I now will be speaking to the entire department about how I’m being insulted, by professional believe it or not. I fear that my anger will show through, so how do I get my feeling across without seeming out of hand. I am not the only one who is being menaced at the workplace. There are at least 4 other people who complain about the bullying and insults and mimicking when one turn their back. One of the people recently died and never spoke up about the humiliation he felt; what a shame. How do I bring this up at the meeting to allow these two people to STOP without getting a lawyer involved.
BTW; these are educated degreed persons; one is in her 60s and the other in his 40s. HELP

Lynette Foxen

Hi Abhi,
I live in Minnesota and this kind of passive reaction seems to be built into us culturally. There is much debate about the term “Minnesota Nice”. It can stand for going out of your way to help any stranger in need, or being two-faced and passive aggressive in favor of appearing to be kind. The latter is the most negative of the opposing definition, but in that angle of the term I have found that many residents have learned or adapted to the idea that opposing someone else in Any way is bad. Period. People will go out of their way to stifle their own feelings in favor of people that they don’t much care for. I was born here and have been back for the last 18 yrs, but have lived in 8 different states including Hawaii and New Jersey (people thought I was from New York-That’s how willing I am to share my opinion. I tend to lean toward the opposite problem of what we are discussing.) I do however, suffer at times from what you are expressing. I become obsessed about the issue and become victimized by its wrongness even though I had an opportunity to state my side of the case. For whatever reason I didn’t feel that I was able to defend or explain my view and chose to back away. I feel that how it is affecting you is a good enough reason for re-approaching the subject. I start out by apologizing for not being truthful while the event was taking place, then give a brief explanation for why I felt I couldn’t express myself properly. I then explain that in order to be able to move past it I would like a chance to state my side and clear the air about what I feel had taken place, while also pointing out that I have had time to reflect on their view. This shows that I have also been trying to understand their feelings on the subject as well, not just stewing in my own victimization. I’ve found that spending a good amount of time on why it is that the other person reacted the way they have steers me away from focusing on being a victim-which is often not even the case. I am trying to steer my energy away from the victim roll by considering every single thing that took place, and what I could have done to avoid getting there.
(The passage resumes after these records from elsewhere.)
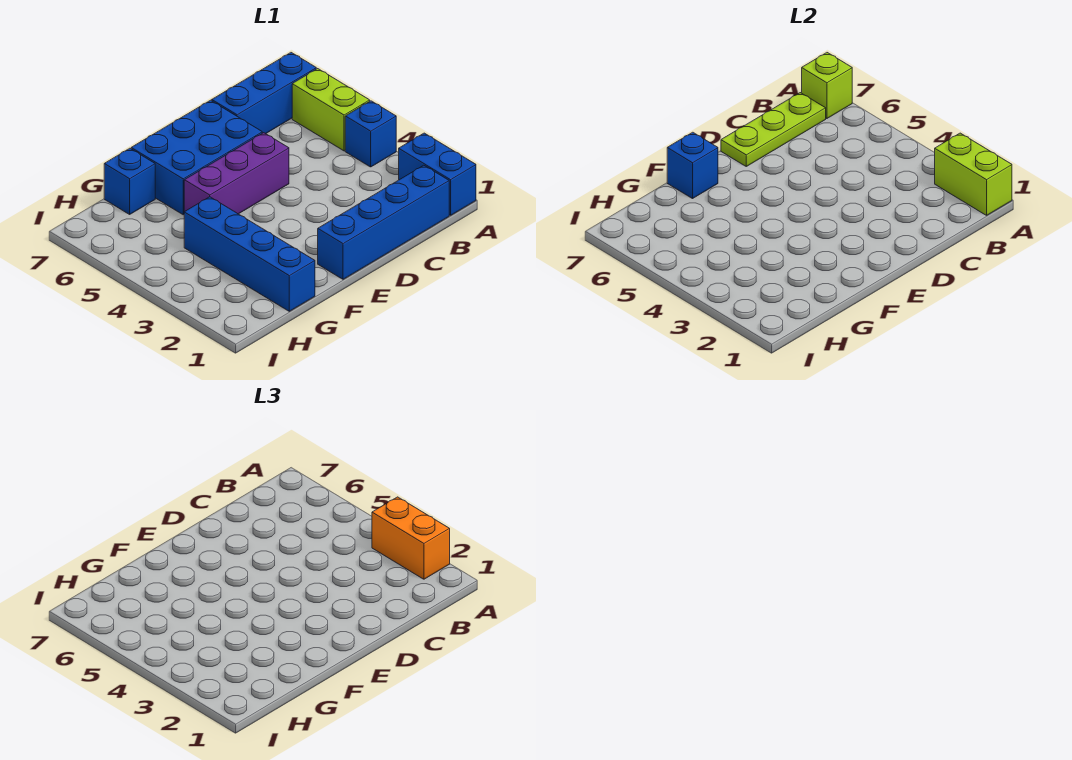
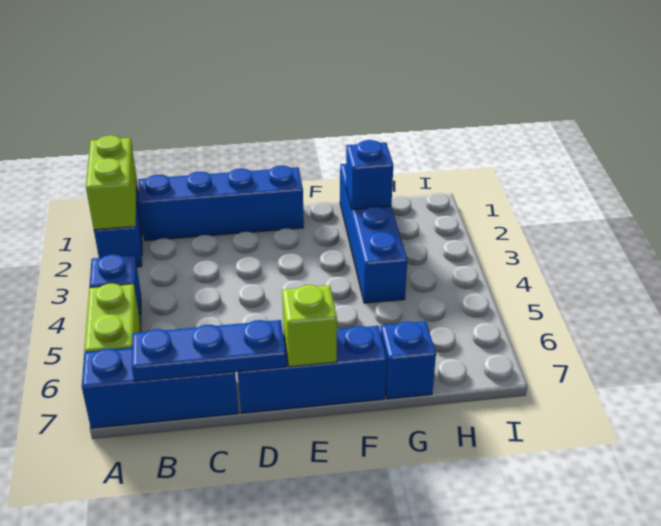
orange brick A2:A3 level 3 -> none
lime brick A7 level 2 -> lime brick E7 level 2
lime plate B7:D7 level 2 -> blue plate B7:D7 level 2
purple brick D5:F5 level 1 -> none
blue brick D6:F7 level 1 -> blue brick D7:F7 level 1
blue brick F7 level 2 -> blue brick G2 level 2

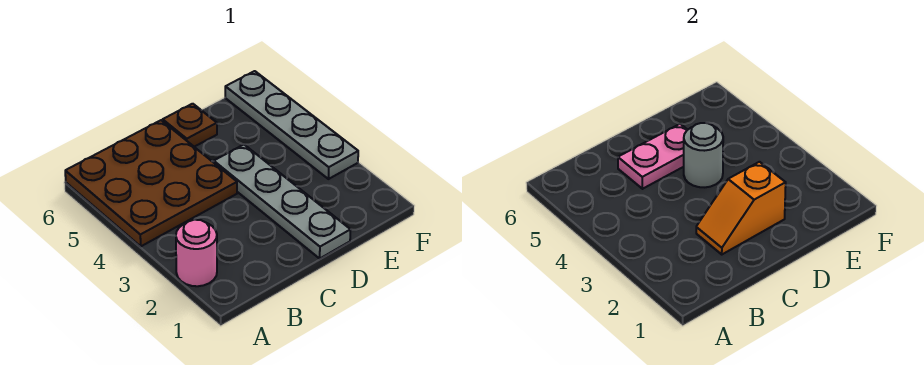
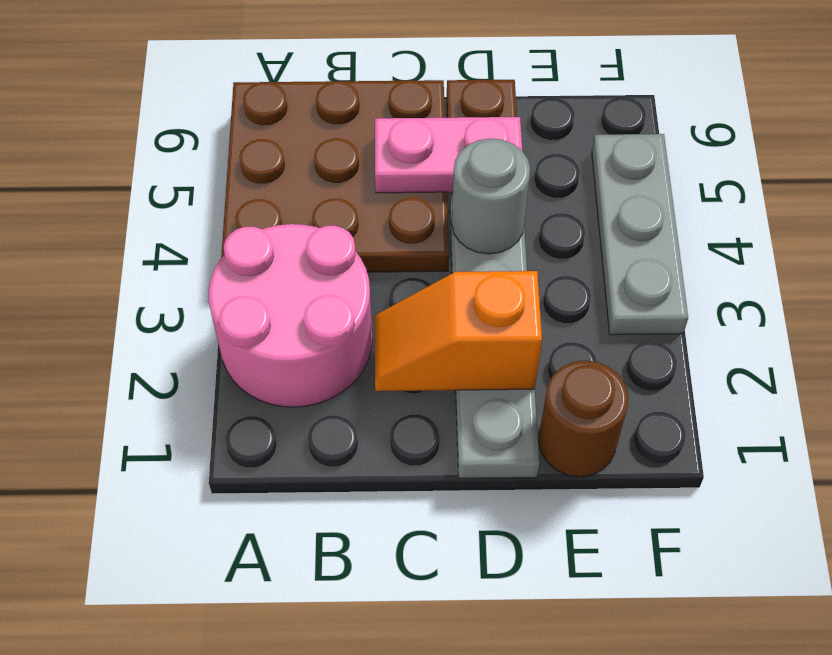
pink round brick A2 level 1 -> pink round brick A2:B3 level 1
none -> brown round brick E1 level 1
grey plate F3:F6 level 1 -> grey plate F3:F5 level 1

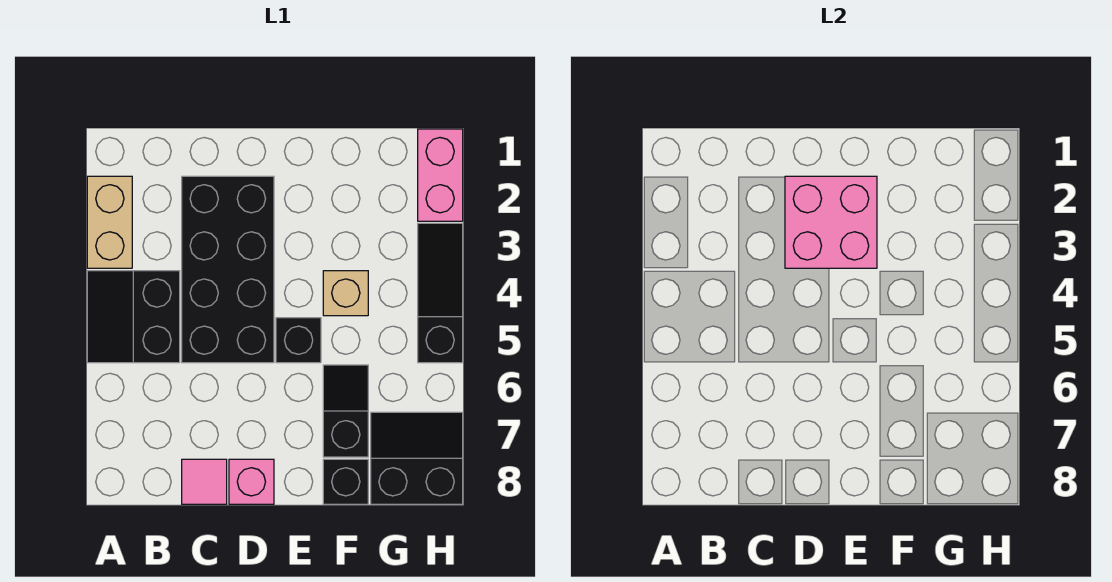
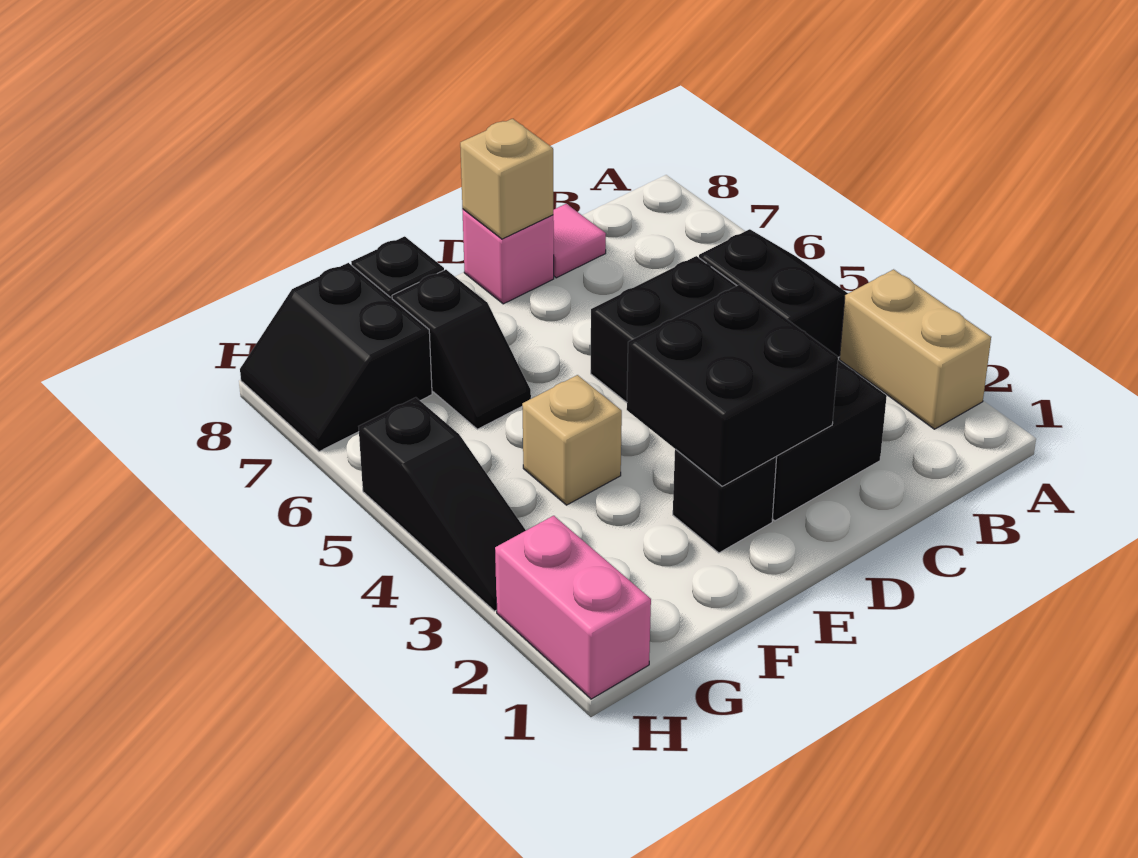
pink brick D2:E3 level 2 -> black brick D2:E3 level 2
none -> tan brick D8 level 2
black brick E5 level 1 -> black brick E2 level 1
black slope G7:H8 level 1 top 8 -> black slope G7:H8 level 1 top G

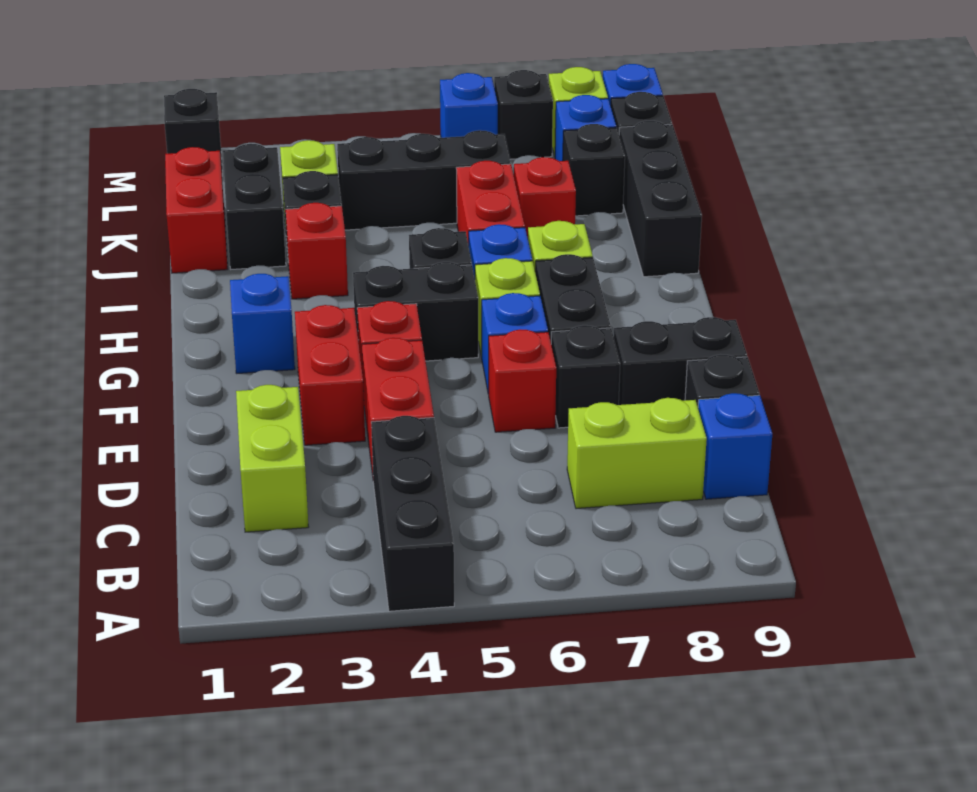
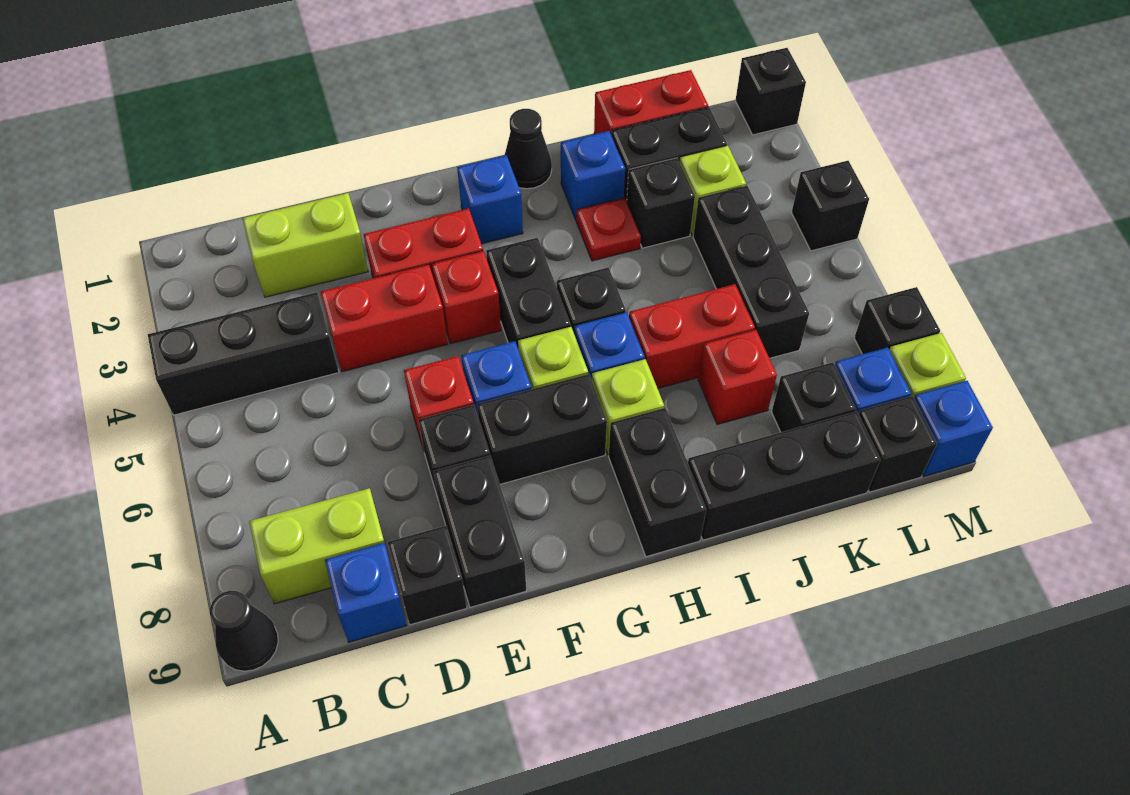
none -> black cone A9 level 1
lime brick C7:C8 level 1 -> lime brick B8:C8 level 1
none -> black cone H1 level 1
none -> black brick H8:H9 level 1
red brick I3 level 1 -> red plate I3 level 1
none -> black brick M4 level 1
blue brick M6 level 1 -> blue brick I2 level 1

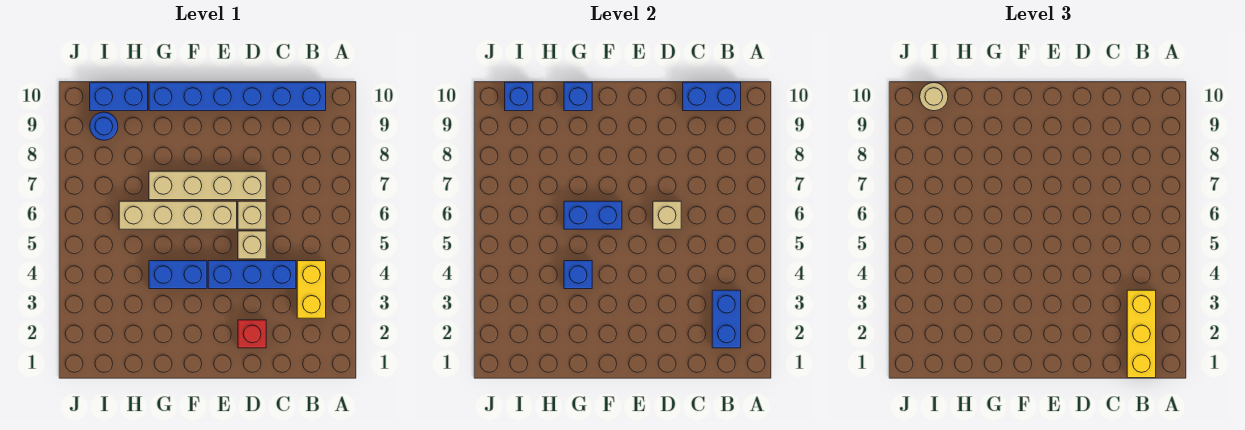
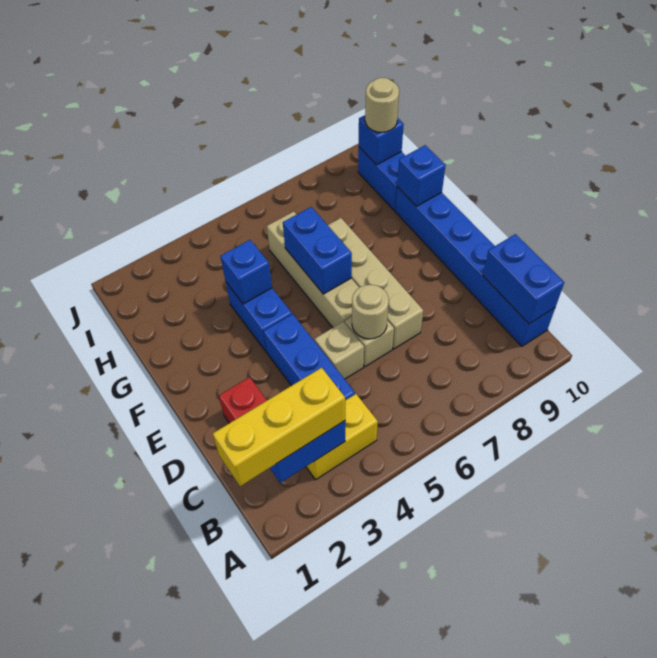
tan brick D6 level 2 -> tan round brick D6 level 2
blue round brick I9 level 1 -> none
The short of my advice is that I feel that if you are stuck and unable to move beyond a situation that has taken place, that is a valid reason to re-approach it with the other person. Working on ways to avoid being there again can help to motivate you to get through this uncomfortable situation. I see your comment is 4 years old and I hope that you have discovered ways to grow beyond this and into a more personally aware existence. I am struggling myself, but even having this much awareness is half the battle.